[Records from a dataset]
______________________________
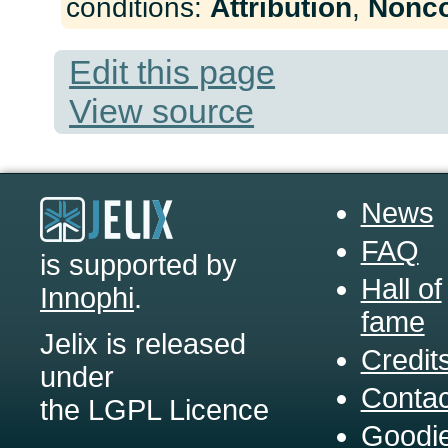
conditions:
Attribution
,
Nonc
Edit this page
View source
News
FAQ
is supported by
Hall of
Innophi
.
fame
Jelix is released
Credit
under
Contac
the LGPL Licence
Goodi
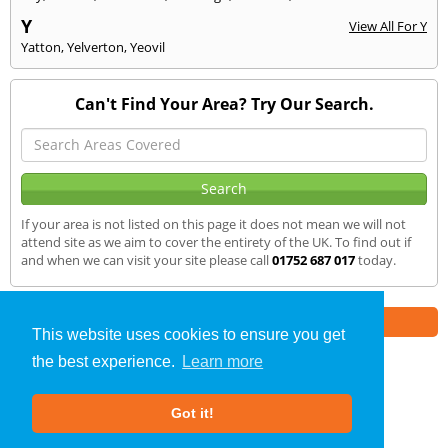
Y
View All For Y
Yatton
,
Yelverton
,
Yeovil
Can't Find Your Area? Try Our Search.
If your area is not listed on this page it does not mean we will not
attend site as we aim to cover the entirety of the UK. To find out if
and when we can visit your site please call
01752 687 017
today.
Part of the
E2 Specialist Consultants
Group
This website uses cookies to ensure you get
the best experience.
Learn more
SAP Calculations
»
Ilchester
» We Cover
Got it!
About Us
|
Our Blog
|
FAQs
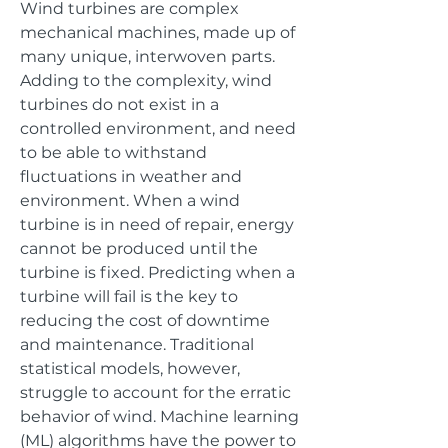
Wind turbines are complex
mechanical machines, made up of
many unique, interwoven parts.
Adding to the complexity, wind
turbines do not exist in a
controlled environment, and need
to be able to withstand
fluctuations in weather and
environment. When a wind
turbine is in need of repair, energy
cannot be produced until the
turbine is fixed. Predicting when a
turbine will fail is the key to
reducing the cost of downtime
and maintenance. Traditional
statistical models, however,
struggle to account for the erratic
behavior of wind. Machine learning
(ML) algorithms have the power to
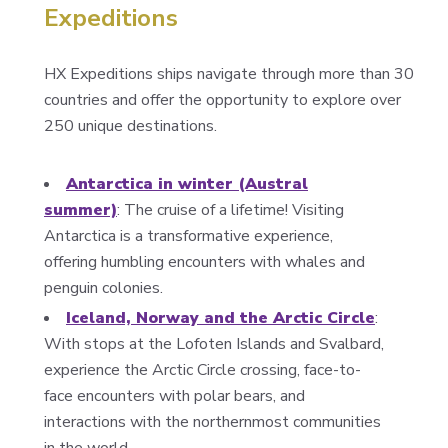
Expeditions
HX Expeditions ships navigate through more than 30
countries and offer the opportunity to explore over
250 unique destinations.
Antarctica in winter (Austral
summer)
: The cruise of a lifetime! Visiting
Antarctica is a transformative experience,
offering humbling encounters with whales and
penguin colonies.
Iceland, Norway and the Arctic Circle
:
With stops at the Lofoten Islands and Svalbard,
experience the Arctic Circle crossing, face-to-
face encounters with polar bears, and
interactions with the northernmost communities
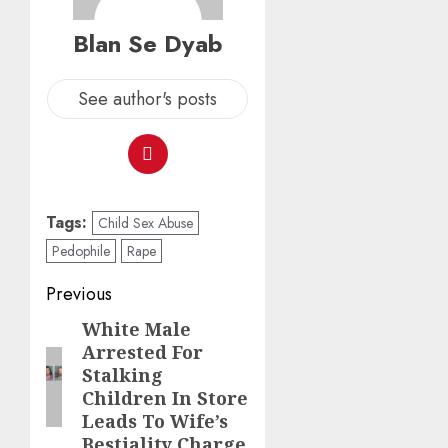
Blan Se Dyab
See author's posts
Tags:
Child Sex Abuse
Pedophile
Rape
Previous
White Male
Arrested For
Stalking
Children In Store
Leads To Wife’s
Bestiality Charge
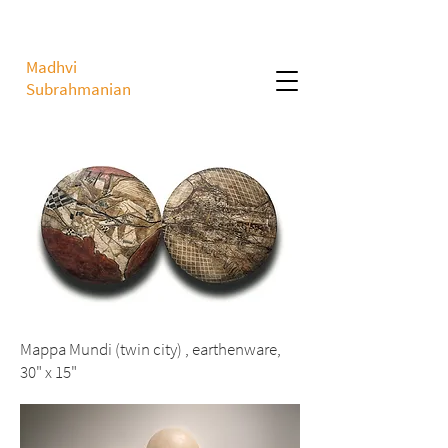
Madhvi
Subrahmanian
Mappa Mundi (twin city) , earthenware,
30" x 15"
______________________________
**What you have to do**
Extract every line of the entries above that contains the word "turbines". Treat uppercase and lowercase as different.

**Answer space**
Wind turbines are complex
turbines do not exist in a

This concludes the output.